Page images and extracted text
• • •

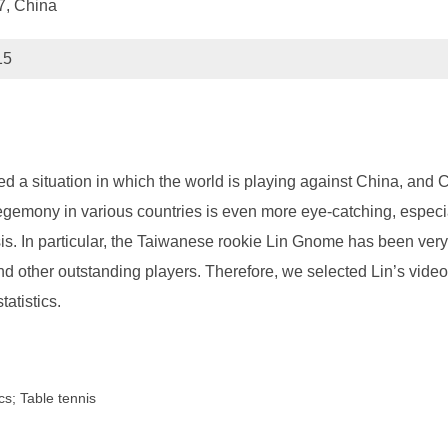
77, China
15
d a situation in which the world is playing against China, and
 hegemony in various countries is even more eye-catching, especia
sis. In particular, the Taiwanese rookie Lin Gnome has been ver
other outstanding players. Therefore, we selected Lin’s video 
tatistics.
cs; Table tennis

• • •

(PROBLEM REQUIREMENTS) In your copy, omit the pictures and restate every line of the data word for word.

(WRITTEN RESPONSE)
77, China
15
d a situation in which the world is playing against China, and
 hegemony in various countries is even more eye-catching, especia
sis. In particular, the Taiwanese rookie Lin Gnome has been ver
other outstanding players. Therefore, we selected Lin’s video 
tatistics.
cs; Table tennis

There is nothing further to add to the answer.